Would going to a T6 temper be acceptable, if not would going to T4511 or T4510 yield more consistent test results?

These parts are T6. I'm not familiar with the others you reference, I'll have to research them.


Edit, I see, they are stress relieved through stretching. This wouldn't work well for the trouble parts, as the amount of stretch needed would pull the dimensions out of tolerance.

 

[IFRs]

My mistake on the T4 - "extruded as T4, artificially aged to T6". Sorry to have wasted your time.

After a brief reading of AA specs I respectfully withdraw the suggestion of going to T62, T6510 or T6511 - I don't see any benefit and T62 is clearly not applicable.

Too bad you can't go to 6005A - the air vs water quenching has several advantages.

Your original question was how to predict failure. Using force / area = stress and comparing this stress to the specified minimum yield stress is one answer, as the learned responders have elucidated above. Because if the applied stress is less than the yield stress, the part should not have any permenant deformation (ignoring the Bauschinger effect if it is relevent to your parts).

I think "buckling" is not quite the appropriate word but who cares - it's what the customer uses. Same for referring to yield offset value.

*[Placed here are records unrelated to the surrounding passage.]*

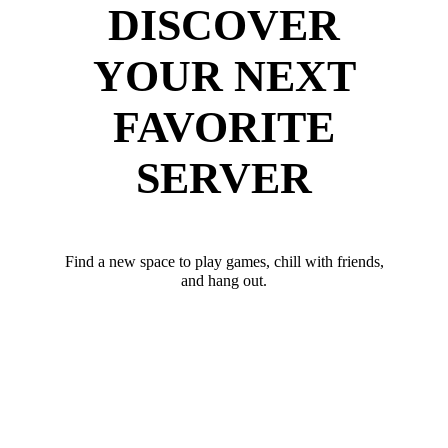
DISCOVER
YOUR NEXT
FAVORITE
SERVER
Find a new space to play games, chill with friends,
and hang out.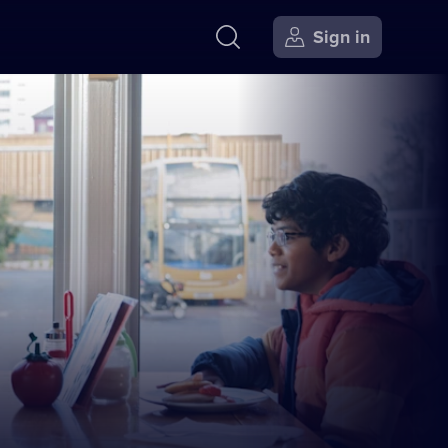
Sign in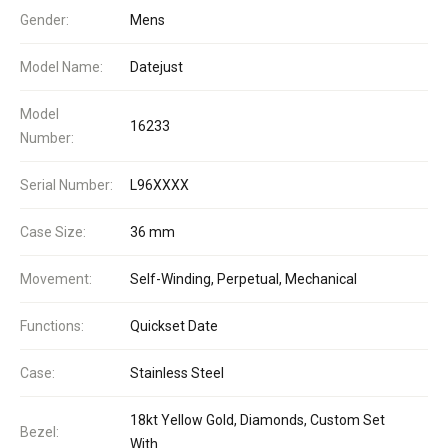
Gender:
Mens
Model Name:
Datejust
Model
16233
Number:
Serial Number:
L96XXXX
Case Size:
36 mm
Movement:
Self-Winding, Perpetual, Mechanical
Functions:
Quickset Date
Case:
Stainless Steel
18kt Yellow Gold, Diamonds, Custom Set
Bezel:
With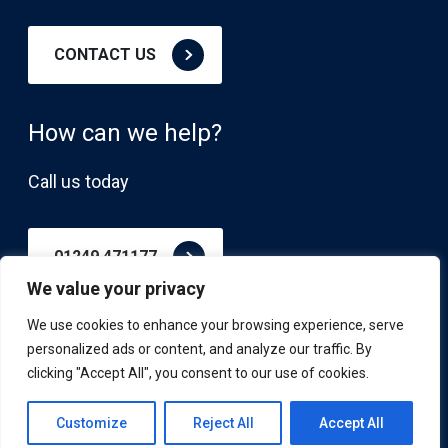
CONTACT US
How can we help?
Call us today
01249 471177
We value your privacy
We use cookies to enhance your browsing experience, serve
personalized ads or content, and analyze our traffic. By
clicking "Accept All", you consent to our use of cookies.
© APS Advisory, All Rights Reserved
Privacy Policy
Customize
Reject All
Accept All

It's goofy that they draw a part, hold you to those dimensions and alloy specifications and then require you to test past yield strength while requiring a maximum permenant deformation. Leave it to the auto industry!!! Or, more likely a carry over from years ago now used by a new PIC and/or SME who have too much on their plate and depend on outside suppliers like you for technical expertise and suggestions on how to make it work in real life.

 

[IFRs]

Also, I'd be careful about putting your customer's drawing on the web - they tend to be very picky about their secret stuff...

 

[jimmyjimmyv]

Well I figure there isn't anything that could point to them. From what rb1957 had taught me above, I think I can calculate the stress in the part at a given load during compression, compare that to the yield we typically see during tension and make a judgement based from that. The mechanical properties we measure during tensile testing is fairly consistent across our alloys and tempers.

 

[Settingsun]

In that print quote, they're asking for material with 0.2% proof stress (nominal yield stress) of 272MPa or more, higher than the usual minimum for 6061-T6. So you are correct that you'll need to look at your history and process to check that you can achieve this reliably, or query whether that is in fact their intention.

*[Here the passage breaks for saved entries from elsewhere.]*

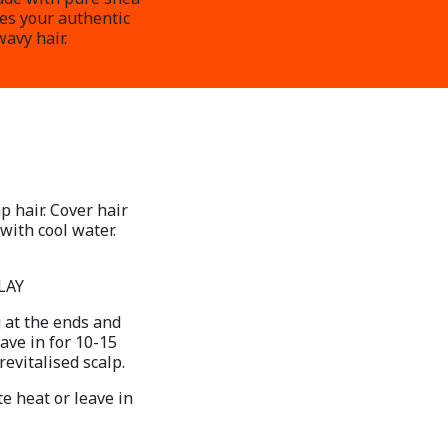
res your authentic
wavy hair.
p hair. Cover hair
with cool water.
LAY
 at the ends and
ave in for 10-15
evitalised scalp.
e heat or leave in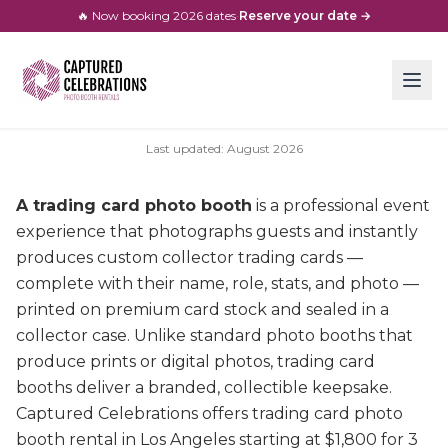
🔥 Now booking
2026
dates
·
Reserve your date →
Last updated:
August
2026
A trading card photo booth
is a professional event
experience that photographs guests and instantly
produces custom collector trading cards —
complete with their name, role, stats, and photo —
printed on premium card stock and sealed in a
collector case. Unlike standard photo booths that
produce prints or digital photos, trading card
booths deliver a branded, collectible keepsake.
Captured Celebrations offers trading card photo
booth rental in Los Angeles starting at $1,800 for 3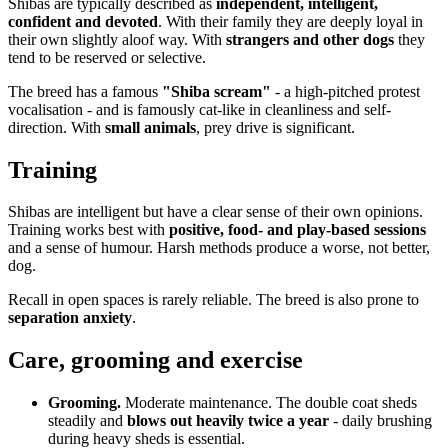
Shibas are typically described as
independent, intelligent,
confident and devoted
. With their family they are deeply loyal in
their own slightly aloof way. With
strangers and other dogs
they
tend to be reserved or selective.
The breed has a famous
"Shiba scream"
- a high-pitched protest
vocalisation - and is famously cat-like in cleanliness and self-
direction. With
small animals
, prey drive is significant.
Training
Shibas are intelligent but have a clear sense of their own opinions.
Training works best with
positive, food- and play-based sessions
and a sense of humour. Harsh methods produce a worse, not better,
dog.
Recall in open spaces is rarely reliable. The breed is also prone to
separation anxiety
.
Care, grooming and exercise
Grooming.
Moderate maintenance. The double coat sheds
steadily and
blows out heavily twice a year
- daily brushing
during heavy sheds is essential.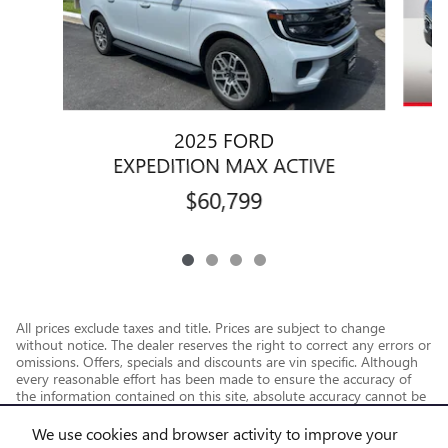
2025 FORD
E
EXPEDITION MAX ACTIVE
$60,799
All prices exclude taxes and title. Prices are subject to change
without notice. The dealer reserves the right to correct any errors or
omissions. Offers, specials and discounts are vin specific. Although
every reasonable effort has been made to ensure the accuracy of
the information contained on this site, absolute accuracy cannot be
guaranteed.
We use cookies and browser activity to improve your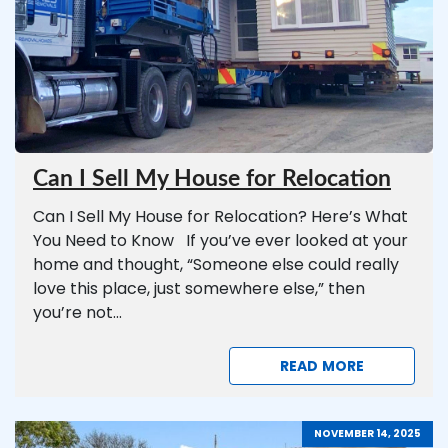
Can I Sell My House for Relocation
Can I Sell My House for Relocation? Here’s What
You Need to Know If you’ve ever looked at your
home and thought, “Someone else could really
love this place, just somewhere else,” then
you’re not...
READ MORE
NOVEMBER 14, 2025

The customer expects the part to yield or they would not be asking you to measure permenant deformation

With aluminium, permanent deformation begins at less than nominal yield stress. By definition, the nominal yield stress is the point of 0.2% permanent deformation.

Jimmy, reading up on Ramberg-Osgood might help with your review of historic test results and general knowledge of strain/deformation at stresses near nominal yield.

PS: kN, ksi, inches, mm - that's a winning combination...